Consumers in every state stand to lose if Congress derails efficiency standards
With Congress about to consider eliminating 2007 lighting efficiency standards before they even take effect, a new analysis shows the standards would save the country more than $12.5 billion annually when fully implemented in 2020.
Americans’ energy costs would be reduced by an average of 7 percent or about $85 per household each and every year when the standards are fully in place, according to the analysis.
More efficient light bulbs also would eliminate the need for 33 large power plants – and the pollution they would generate – according to the analysis.
For the full analysis with state-by-state breakdowns of savings, please see: http://www.nrdc.org/energy/files/betterbulbs.pdf
“Clearly, consumers, the economy and the environment will suffer if these standards are repealed,” said Jim Presswood, NRDC’s federal energy policy director. “It also will send the wrong signal to the lighting industry, which has already started making better bulbs.”

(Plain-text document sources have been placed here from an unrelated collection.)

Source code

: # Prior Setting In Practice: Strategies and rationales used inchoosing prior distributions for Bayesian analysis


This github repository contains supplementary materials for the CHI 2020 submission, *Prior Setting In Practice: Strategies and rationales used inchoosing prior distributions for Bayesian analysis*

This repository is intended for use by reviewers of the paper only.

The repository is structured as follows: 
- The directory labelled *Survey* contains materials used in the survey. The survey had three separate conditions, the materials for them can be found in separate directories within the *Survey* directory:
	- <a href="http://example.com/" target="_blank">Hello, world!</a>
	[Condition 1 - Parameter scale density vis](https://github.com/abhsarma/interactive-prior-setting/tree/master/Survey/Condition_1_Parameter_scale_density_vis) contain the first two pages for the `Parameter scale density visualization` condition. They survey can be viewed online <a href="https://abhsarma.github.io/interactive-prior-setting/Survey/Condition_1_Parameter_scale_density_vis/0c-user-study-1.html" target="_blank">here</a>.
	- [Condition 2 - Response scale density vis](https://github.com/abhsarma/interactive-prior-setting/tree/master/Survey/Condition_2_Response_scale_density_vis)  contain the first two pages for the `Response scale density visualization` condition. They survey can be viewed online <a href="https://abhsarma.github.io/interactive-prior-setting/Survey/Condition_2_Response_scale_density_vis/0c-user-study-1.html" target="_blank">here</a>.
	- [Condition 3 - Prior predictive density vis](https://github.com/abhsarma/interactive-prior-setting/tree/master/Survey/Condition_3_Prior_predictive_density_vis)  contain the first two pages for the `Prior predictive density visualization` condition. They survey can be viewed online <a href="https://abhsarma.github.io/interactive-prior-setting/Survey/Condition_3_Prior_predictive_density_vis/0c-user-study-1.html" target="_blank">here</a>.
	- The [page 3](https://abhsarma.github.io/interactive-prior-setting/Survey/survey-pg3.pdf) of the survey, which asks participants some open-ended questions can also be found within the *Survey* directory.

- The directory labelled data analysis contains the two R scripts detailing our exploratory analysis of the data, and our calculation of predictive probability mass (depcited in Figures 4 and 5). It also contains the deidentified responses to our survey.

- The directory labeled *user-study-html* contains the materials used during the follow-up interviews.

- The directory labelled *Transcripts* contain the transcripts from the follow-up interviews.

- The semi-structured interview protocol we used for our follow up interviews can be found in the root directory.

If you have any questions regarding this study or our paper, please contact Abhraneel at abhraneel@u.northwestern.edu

Several companies are already selling improved incandescent bulbs that meet the standards, which take effect beginning in January. The bulbs look, light and turn on just like traditional bulbs, but they’re much more efficient. Consumers can save even more money with compact florescent (CFL) and light-emitting diode (LED) bulbs – but the standards do not ban or prohibit any type of light bulb.
Andrew deLaski, executive director of the Appliance Standards Awareness Project, which conducted the analysis for NRDC, said all states would see significant savings from the better lighting efficiency. Some states – such as New York, Texas and California – would save more than $1 billion in energy costs each year simply from better bulbs.
“The average U.S. household would save about 7 percent on their annual electric costs – or roughly one-twelfth,” deLaski said. “In other words, the savings from the lighting standards would be like getting a free month without a power bill, every single year.”